Positives work better with them than too many NO s. Yet saying no is important too. Rules and limits need to be defined and stuck too. We can keep the battles against alcohol, smoking, late night parties, responsible behaviour, safety and security alive; while save our energies when it comes to daily brawls.
Trust is the tact. Teenagers want to hear you say that you believe in them. They are all out to impress. They want you to have confidence in their abilities. If you treat them like incompetent beings, they will be. That would hold true for anybody at any age, I would think.
It is important to show interest in the lives of your teens. Ask relevant questions, not prying ones. Show up at their school events. Do not hate their friends; try not announcing it at least!

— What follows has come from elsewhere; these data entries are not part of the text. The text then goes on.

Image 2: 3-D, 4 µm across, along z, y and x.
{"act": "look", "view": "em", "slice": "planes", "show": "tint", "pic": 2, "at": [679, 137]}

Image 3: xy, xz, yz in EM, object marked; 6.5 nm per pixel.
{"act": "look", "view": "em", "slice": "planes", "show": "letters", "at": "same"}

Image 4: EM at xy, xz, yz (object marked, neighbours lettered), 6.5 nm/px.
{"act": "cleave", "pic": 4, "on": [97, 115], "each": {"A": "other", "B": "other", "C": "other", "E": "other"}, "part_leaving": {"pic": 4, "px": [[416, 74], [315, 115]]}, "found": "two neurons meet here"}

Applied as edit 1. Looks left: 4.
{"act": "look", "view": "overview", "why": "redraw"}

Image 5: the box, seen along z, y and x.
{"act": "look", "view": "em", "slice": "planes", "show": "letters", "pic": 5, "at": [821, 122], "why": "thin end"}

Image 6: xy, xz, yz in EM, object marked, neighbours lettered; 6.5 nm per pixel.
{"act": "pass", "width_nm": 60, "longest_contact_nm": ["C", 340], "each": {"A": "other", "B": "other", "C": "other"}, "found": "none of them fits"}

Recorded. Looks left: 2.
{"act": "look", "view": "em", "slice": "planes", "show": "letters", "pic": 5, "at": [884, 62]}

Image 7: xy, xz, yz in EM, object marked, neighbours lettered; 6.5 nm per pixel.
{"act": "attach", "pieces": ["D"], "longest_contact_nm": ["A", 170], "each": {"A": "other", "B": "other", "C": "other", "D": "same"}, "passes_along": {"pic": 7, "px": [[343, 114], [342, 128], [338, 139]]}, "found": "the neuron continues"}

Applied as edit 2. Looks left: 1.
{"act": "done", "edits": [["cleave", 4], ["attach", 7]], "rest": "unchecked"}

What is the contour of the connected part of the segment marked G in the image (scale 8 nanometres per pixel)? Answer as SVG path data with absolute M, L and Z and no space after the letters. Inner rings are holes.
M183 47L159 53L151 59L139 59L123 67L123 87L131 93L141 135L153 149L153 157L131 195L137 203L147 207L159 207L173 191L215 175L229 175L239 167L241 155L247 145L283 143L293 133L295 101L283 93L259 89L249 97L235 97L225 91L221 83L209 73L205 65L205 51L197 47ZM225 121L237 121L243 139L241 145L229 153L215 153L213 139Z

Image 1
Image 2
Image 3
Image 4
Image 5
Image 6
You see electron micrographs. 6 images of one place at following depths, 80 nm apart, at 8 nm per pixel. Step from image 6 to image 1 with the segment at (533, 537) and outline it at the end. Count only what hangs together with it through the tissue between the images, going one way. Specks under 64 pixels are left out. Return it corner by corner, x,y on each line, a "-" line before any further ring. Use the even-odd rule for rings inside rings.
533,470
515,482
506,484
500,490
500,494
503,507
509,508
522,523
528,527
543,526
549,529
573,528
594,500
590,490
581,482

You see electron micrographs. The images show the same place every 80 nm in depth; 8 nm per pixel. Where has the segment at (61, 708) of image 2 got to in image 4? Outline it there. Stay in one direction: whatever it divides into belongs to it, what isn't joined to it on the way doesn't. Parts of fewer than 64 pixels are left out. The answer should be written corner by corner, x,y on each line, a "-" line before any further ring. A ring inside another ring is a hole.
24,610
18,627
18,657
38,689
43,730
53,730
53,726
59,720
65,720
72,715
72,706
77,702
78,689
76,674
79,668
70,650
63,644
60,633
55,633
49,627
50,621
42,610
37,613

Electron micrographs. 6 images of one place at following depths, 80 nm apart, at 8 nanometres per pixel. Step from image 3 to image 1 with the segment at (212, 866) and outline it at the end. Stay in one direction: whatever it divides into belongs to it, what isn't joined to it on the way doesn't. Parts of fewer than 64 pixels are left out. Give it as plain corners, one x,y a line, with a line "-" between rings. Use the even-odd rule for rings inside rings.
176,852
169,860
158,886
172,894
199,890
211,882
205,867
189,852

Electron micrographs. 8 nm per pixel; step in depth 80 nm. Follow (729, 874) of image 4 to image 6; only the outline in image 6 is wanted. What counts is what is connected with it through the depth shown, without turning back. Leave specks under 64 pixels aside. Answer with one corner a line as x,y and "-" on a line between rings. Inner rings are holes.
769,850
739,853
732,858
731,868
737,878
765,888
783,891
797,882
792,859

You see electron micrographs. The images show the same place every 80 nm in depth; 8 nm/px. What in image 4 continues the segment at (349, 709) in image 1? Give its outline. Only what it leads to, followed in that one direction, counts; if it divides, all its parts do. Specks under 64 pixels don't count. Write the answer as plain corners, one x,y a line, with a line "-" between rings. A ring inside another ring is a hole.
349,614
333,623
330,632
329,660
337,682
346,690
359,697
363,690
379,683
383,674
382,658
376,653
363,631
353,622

Lead by example. Create an environment conducive to discipline and learning at home, if that’s your expectation of them. Do not drink and drive yourself. Follow the rules. Do not speak to house help/staff, rudely. Do not lie. Your children are ‘uncoated’ and honest reflections of your own true self. They can actually help you better yourselves, than the other way round!
‘Rebels without a cause’ need to be handled with patience and pause! Our exaggerated responses only add to the turbulence within them, however real or imagined it may be.
I think it is for each parent to discover what works for them and how they can just about manage to make their kids, their friends for life, or miss out on that opportunity forever!